▸ **Exercise requirements**: Put every line of the records below into a JSON list of strings, with one string per line and no entries for blank lines.

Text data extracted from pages
▼▼▼

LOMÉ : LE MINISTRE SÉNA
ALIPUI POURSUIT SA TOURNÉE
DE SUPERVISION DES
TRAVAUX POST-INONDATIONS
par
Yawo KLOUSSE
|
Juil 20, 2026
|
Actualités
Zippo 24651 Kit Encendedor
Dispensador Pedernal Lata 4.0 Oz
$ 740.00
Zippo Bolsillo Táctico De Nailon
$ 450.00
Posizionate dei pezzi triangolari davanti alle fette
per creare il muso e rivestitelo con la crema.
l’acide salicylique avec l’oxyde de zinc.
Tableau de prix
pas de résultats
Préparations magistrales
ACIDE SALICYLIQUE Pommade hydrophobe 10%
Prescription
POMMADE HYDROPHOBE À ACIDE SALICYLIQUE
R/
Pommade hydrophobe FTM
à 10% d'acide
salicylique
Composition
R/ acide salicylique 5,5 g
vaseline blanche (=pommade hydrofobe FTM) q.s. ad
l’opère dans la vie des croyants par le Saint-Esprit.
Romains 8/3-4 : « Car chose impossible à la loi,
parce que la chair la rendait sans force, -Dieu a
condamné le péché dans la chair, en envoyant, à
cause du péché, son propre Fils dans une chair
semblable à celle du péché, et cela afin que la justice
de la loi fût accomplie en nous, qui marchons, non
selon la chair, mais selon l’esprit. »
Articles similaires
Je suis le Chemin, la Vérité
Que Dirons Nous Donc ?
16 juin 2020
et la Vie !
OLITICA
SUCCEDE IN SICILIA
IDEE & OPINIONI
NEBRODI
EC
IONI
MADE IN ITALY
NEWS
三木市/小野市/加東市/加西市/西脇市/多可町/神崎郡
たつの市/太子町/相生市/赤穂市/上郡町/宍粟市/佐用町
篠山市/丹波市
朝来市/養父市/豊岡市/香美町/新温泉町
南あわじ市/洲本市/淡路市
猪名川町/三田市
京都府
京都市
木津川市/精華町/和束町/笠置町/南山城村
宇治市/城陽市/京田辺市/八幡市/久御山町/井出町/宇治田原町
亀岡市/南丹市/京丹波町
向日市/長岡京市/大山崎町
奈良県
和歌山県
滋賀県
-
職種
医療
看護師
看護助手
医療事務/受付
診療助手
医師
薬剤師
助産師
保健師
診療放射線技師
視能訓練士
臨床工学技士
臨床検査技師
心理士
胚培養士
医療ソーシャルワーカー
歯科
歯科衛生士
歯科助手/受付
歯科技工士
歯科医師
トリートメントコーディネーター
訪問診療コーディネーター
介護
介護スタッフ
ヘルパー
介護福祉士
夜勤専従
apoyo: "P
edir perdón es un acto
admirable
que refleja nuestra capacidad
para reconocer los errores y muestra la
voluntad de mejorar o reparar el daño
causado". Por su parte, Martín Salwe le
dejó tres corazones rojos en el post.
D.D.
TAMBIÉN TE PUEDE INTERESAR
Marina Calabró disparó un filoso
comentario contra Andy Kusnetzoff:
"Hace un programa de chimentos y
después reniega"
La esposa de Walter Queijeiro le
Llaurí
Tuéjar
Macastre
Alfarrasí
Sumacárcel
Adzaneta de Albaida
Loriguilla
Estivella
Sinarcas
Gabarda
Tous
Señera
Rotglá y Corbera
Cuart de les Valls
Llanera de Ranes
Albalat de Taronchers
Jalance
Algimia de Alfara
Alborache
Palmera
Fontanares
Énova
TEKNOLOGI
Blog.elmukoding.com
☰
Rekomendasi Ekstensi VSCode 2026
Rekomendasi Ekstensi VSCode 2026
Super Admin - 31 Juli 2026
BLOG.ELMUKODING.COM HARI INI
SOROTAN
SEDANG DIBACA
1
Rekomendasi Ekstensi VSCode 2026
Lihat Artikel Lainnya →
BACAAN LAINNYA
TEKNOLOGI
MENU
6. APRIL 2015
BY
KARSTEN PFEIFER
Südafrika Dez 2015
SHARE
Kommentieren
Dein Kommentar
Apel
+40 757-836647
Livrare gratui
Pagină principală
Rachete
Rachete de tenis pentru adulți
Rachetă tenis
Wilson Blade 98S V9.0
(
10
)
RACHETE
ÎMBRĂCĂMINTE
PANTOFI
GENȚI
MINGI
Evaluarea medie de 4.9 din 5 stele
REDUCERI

▲▲▲

▸ **Answer to this problem**:
[
  "LOMÉ : LE MINISTRE SÉNA",
  "ALIPUI POURSUIT SA TOURNÉE",
  "DE SUPERVISION DES",
  "TRAVAUX POST-INONDATIONS",
  "par",
  "Yawo KLOUSSE",
  "|",
  "Juil 20, 2026",
  "|",
  "Actualités",
  "Zippo 24651 Kit Encendedor",
  "Dispensador Pedernal Lata 4.0 Oz",
  "$ 740.00",
  "Zippo Bolsillo Táctico De Nailon",
  "$ 450.00",
  "Posizionate dei pezzi triangolari davanti alle fette",
  "per creare il muso e rivestitelo con la crema.",
  "l’acide salicylique avec l’oxyde de zinc.",
  "Tableau de prix",
  "pas de résultats",
  "Préparations magistrales",
  "ACIDE SALICYLIQUE Pommade hydrophobe 10%",
  "Prescription",
  "POMMADE HYDROPHOBE À ACIDE SALICYLIQUE",
  "R/",
  "Pommade hydrophobe FTM",
  "à 10% d'acide",
  "salicylique",
  "Composition",
  "R/ acide salicylique 5,5 g",
  "vaseline blanche (=pommade hydrofobe FTM) q.s. ad",
  "l’opère dans la vie des croyants par le Saint-Esprit.",
  "Romains 8/3-4 : « Car chose impossible à la loi,",
  "parce que la chair la rendait sans force, -Dieu a",
  "condamné le péché dans la chair, en envoyant, à",
  "cause du péché, son propre Fils dans une chair",
  "semblable à celle du péché, et cela afin que la justice",
  "de la loi fût accomplie en nous, qui marchons, non",
  "selon la chair, mais selon l’esprit. »",
  "Articles similaires",
  "Je suis le Chemin, la Vérité",
  "Que Dirons Nous Donc ?",
  "16 juin 2020",
  "et la Vie !",
  "OLITICA",
  "SUCCEDE IN SICILIA",
  "IDEE & OPINIONI",
  "NEBRODI",
  "EC",
  "IONI",
  "MADE IN ITALY",
  "NEWS",
  "三木市/小野市/加東市/加西市/西脇市/多可町/神崎郡",
  "たつの市/太子町/相生市/赤穂市/上郡町/宍粟市/佐用町",
  "篠山市/丹波市",
  "朝来市/養父市/豊岡市/香美町/新温泉町",
  "南あわじ市/洲本市/淡路市",
  "猪名川町/三田市",
  "京都府",
  "京都市",
  "木津川市/精華町/和束町/笠置町/南山城村",
  "宇治市/城陽市/京田辺市/八幡市/久御山町/井出町/宇治田原町",
  "亀岡市/南丹市/京丹波町",
  "向日市/長岡京市/大山崎町",
  "奈良県",
  "和歌山県",
  "滋賀県",
  "-",
  "職種",
  "医療",
  "看護師",
  "看護助手",
  "医療事務/受付",
  "診療助手",
  "医師",
  "薬剤師",
  "助産師",
  "保健師",
  "診療放射線技師",
  "視能訓練士",
  "臨床工学技士",
  "臨床検査技師",
  "心理士",
  "胚培養士",
  "医療ソーシャルワーカー",
  "歯科",
  "歯科衛生士",
  "歯科助手/受付",
  "歯科技工士",
  "歯科医師",
  "トリートメントコーディネーター",
  "訪問診療コーディネーター",
  "介護",
  "介護スタッフ",
  "ヘルパー",
  "介護福祉士",
  "夜勤専従",
  "apoyo: \"P",
  "edir perdón es un acto",
  "admirable",
  "que refleja nuestra capacidad",
  "para reconocer los errores y muestra la",
  "voluntad de mejorar o reparar el daño",
  "causado\". Por su parte, Martín Salwe le",
  "dejó tres corazones rojos en el post.",
  "D.D.",
  "TAMBIÉN TE PUEDE INTERESAR",
  "Marina Calabró disparó un filoso",
  "comentario contra Andy Kusnetzoff:",
  "\"Hace un programa de chimentos y",
  "después reniega\"",
  "La esposa de Walter Queijeiro le",
  "Llaurí",
  "Tuéjar",
  "Macastre",
  "Alfarrasí",
  "Sumacárcel",
  "Adzaneta de Albaida",
  "Loriguilla",
  "Estivella",
  "Sinarcas",
  "Gabarda",
  "Tous",
  "Señera",
  "Rotglá y Corbera",
  "Cuart de les Valls",
  "Llanera de Ranes",
  "Albalat de Taronchers",
  "Jalance",
  "Algimia de Alfara",
  "Alborache",
  "Palmera",
  "Fontanares",
  "Énova",
  "TEKNOLOGI",
  "Blog.elmukoding.com",
  "☰",
  "Rekomendasi Ekstensi VSCode 2026",
  "Rekomendasi Ekstensi VSCode 2026",
  "Super Admin - 31 Juli 2026",
  "BLOG.ELMUKODING.COM HARI INI",
  "SOROTAN",
  "SEDANG DIBACA",
  "1",
  "Rekomendasi Ekstensi VSCode 2026",
  "Lihat Artikel Lainnya →",
  "BACAAN LAINNYA",
  "TEKNOLOGI",
  "MENU",
  "6. APRIL 2015",
  "BY",
  "KARSTEN PFEIFER",
  "Südafrika Dez 2015",
  "SHARE",
  "Kommentieren",
  "Dein Kommentar",
  "Apel",
  "+40 757-836647",
  "Livrare gratui",
  "Pagină principală",
  "Rachete",
  "Rachete de tenis pentru adulți",
  "Rachetă tenis",
  "Wilson Blade 98S V9.0",
  "(",
  "10",
  ")",
  "RACHETE",
  "ÎMBRĂCĂMINTE",
  "PANTOFI",
  "GENȚI",
  "MINGI",
  "Evaluarea medie de 4.9 din 5 stele",
  "REDUCERI"
]